Your assignment: Given the entries that follow, write out exactly the lines starting at the one containing "thumb ip: (233, 341)" and ending at the one containing "pinky dip: (233, 371)", both ends included, and only those.

Limb landmark coordinates:

-=-=-=-=-

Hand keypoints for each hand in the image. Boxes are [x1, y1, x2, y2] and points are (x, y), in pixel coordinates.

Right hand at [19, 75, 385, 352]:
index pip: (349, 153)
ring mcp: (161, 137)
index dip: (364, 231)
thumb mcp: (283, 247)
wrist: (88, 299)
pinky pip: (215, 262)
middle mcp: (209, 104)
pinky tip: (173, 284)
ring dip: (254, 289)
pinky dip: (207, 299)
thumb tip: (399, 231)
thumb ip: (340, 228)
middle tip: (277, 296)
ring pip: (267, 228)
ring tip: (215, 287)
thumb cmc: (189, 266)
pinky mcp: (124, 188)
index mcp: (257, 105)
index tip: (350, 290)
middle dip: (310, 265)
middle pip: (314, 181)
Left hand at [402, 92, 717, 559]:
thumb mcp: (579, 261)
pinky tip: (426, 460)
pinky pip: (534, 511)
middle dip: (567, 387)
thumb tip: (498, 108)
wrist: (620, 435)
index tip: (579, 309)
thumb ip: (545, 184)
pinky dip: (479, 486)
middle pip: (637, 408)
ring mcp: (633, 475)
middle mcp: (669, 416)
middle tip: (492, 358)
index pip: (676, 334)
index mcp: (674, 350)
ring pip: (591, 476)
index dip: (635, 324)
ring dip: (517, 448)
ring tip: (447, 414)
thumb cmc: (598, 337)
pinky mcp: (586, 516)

-=-=-=-=-

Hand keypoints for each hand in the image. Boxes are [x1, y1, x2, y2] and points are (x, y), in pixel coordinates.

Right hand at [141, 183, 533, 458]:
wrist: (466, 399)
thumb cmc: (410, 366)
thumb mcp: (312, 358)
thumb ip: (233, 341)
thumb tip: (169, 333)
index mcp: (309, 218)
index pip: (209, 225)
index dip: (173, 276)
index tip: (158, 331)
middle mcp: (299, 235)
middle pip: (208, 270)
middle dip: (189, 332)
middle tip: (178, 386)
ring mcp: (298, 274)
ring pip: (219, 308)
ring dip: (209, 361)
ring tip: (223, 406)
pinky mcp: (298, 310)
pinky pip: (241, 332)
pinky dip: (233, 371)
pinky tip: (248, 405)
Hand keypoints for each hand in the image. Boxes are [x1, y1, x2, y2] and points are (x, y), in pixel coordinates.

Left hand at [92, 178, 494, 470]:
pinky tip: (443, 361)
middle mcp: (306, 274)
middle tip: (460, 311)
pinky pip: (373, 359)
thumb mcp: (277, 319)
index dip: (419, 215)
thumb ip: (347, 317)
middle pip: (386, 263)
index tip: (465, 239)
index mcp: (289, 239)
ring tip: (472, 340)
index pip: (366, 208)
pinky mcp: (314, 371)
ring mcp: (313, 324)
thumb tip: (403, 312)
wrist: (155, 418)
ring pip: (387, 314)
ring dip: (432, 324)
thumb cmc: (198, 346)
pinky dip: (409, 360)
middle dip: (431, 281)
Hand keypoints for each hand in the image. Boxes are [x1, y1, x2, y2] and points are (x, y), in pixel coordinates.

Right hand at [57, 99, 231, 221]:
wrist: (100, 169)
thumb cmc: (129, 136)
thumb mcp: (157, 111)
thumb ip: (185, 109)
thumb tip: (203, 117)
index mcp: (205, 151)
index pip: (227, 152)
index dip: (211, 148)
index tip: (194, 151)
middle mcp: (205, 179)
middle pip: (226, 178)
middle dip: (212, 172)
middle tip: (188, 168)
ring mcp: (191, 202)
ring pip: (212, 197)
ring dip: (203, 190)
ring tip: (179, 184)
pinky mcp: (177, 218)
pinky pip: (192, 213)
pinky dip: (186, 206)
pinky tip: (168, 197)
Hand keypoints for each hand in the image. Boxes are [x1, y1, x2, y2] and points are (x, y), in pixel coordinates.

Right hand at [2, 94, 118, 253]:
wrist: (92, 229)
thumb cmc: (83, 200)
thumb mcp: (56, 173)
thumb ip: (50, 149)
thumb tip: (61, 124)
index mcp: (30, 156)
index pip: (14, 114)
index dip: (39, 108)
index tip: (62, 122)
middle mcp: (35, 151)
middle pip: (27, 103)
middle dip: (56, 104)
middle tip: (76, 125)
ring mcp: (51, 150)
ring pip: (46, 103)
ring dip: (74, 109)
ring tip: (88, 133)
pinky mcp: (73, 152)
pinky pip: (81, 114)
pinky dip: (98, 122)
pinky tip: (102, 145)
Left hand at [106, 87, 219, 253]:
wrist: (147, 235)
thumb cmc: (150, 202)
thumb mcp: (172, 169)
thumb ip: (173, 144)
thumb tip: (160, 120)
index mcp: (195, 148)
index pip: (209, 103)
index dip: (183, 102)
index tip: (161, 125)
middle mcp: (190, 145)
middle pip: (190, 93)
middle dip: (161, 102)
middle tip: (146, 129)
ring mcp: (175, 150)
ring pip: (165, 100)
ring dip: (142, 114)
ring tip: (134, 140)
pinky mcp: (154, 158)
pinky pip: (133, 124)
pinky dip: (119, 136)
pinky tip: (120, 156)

-=-=-=-=-

Reply:
thumb ip: (233, 341)
thumb tip: (169, 333)
index mcp: (309, 218)
index pip: (209, 225)
index dip: (173, 276)
index tip: (158, 331)
middle mcp: (299, 235)
middle pip: (208, 270)
middle dip: (189, 332)
middle tip: (178, 386)
ring mcp: (298, 274)
ring pip: (219, 308)
ring dip: (209, 361)
ring tip: (223, 406)
pinky mcp: (298, 310)
pinky pip: (241, 332)
pinky dip: (233, 371)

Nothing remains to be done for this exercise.